An hour later, Amanda finished her rounds.
Then the guard suddenly left for an emergency, locking the doors behind him.
She screamed for help, but her voice drowned beneath the inmates' noise.
When the light at the exit vanished, she realized her fate.
Greedy eyes returned.
Hands reached out.
Her screams were swallowed whole.
---
The following September.
Amanda gave birth in a Springwood hospital.
For the sake of the Church's dignity—and her own trauma—
she left the boy at a local orphanage.
---
Seven years later. June.
"Freddy! We're not playing with you! Your father was a criminal lunatic—you're the devil's child!"

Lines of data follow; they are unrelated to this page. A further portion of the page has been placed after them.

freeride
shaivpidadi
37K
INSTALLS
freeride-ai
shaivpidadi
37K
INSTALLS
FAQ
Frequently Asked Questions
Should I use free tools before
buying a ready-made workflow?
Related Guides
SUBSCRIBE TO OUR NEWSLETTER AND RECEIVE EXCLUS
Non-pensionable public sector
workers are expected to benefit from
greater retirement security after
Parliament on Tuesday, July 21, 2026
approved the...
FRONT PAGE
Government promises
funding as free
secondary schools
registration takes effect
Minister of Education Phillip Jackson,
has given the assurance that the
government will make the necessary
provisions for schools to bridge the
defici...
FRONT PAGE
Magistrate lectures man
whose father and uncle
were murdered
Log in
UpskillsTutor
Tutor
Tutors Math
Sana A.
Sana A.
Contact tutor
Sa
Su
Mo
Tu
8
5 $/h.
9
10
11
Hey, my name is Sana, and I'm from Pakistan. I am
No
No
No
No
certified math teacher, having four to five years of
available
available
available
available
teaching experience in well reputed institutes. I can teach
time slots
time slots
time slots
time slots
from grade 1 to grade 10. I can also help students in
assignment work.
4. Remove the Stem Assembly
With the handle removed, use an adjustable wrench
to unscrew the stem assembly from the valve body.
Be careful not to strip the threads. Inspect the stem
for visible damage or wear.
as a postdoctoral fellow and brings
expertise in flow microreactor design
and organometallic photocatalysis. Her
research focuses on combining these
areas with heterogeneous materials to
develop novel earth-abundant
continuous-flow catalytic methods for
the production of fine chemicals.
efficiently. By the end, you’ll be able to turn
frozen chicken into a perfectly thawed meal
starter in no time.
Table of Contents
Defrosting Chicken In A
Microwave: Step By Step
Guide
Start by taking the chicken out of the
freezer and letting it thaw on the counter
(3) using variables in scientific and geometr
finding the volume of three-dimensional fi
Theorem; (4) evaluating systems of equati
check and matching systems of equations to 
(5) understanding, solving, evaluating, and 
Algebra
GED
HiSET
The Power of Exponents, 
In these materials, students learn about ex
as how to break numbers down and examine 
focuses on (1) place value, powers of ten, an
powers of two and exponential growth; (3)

"Freddy! You don't get extra food! This orphanage doesn't belong to you!"
---
Fourteen years later. November.
"Multiple arson incidents reported in Springwood…"

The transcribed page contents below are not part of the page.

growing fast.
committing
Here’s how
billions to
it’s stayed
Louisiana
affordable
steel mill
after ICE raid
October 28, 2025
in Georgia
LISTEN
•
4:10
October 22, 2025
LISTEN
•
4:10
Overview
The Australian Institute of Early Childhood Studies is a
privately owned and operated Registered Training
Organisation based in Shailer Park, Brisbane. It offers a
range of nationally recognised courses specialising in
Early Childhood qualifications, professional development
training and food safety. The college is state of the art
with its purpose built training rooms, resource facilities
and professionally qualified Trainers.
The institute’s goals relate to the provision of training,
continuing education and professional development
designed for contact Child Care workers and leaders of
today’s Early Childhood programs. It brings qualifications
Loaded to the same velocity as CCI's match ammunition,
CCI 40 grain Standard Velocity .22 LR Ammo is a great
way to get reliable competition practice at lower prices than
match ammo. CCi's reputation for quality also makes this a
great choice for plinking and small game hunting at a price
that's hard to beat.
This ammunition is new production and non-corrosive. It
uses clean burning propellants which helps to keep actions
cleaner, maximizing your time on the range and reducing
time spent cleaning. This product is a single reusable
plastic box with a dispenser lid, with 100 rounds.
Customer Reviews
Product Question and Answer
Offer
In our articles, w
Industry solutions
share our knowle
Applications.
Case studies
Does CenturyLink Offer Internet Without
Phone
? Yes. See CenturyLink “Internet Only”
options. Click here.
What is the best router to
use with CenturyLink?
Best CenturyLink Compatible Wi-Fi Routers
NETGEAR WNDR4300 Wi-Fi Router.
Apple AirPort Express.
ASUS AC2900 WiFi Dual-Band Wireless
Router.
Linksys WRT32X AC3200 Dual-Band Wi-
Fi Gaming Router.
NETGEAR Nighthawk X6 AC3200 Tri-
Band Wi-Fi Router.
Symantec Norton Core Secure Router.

"Dead animals found near elementary school grounds…"
"Freddy Krueger admitted to juvenile detention for the fifth time…"
---
Thirty-five years later. May.
"Twelfth child disappearance reported…"
"Suspect: boiler room worker Freddy Krueger…"
"Case dismissed due to insufficient evidence…"
"Church obituary: Sister Amanda Krueger found hanged in Hathaway Hospital…"
"Freddy Krueger found dead in boiler room. Cause unknown…"
---
Gideon narrowed his eyes.
This differed slightly from the original story—but it was still a social tragedy.
A horror born from neglect, cruelty, and indifference.
"On some level," Gideon sighed,
"North America really does need reproductive choice."
But the psychiatric hospital incident troubled him.
Two guards. One nun.
And they simply forgot her?
Unless they were complete idiots, something else had happened.
Yet Freddy's dream showed no answers.
Above the panels floated three overlapping vertical layers.
"Multiple dream strata," Gideon murmured.
If a single dream was a three-dimensional world, then he was now seeing in higher dimensions—freely browsing every dream Freddy had ever constructed.
He realized he might have gained a higher authority—
Likely because Freddy's fear-based power had weakened.
"So that's it."
At the top layer was a school classroom—Gideon, Gale, and the others nodding off.
The hunting ground Freddy had built for them.
Below it: the town—already beginning to blur, on the verge of collapse.
And at the bottom—
A boiler room.
There he saw a familiar figure.
Mark.
Bruised. Terrified. Running for his life.
Gideon focused.
Behind Mark—
Another Freddy.
But this one was wrapped in almost tangible evil.
Compared to it, the Freddy before Gideon looked like a fresh graduate.
"So this is the real body," Gideon realized.
"Don't think you—" Freddy started.
"That's enough," Gideon cut him off coldly.
No more time to waste.
He raised a crucifix and walked forward.
"No—no! You can't kill me!"
Fear finally appeared on Freddy's face.
Its body shrank visibly, aging in seconds.
"I—I am the lord of dreams! You can't control my—"
The crucifix flashed.
"Wait! We can negotiate!"
Freddy collapsed, barely standing.
Then—
A sharp whistling sound.
"You… how dare you… attack an old man…"
Freddy stared down at the crucifix embedded in its chest.
Moments later, it dissolved into a pool of corrosive foam.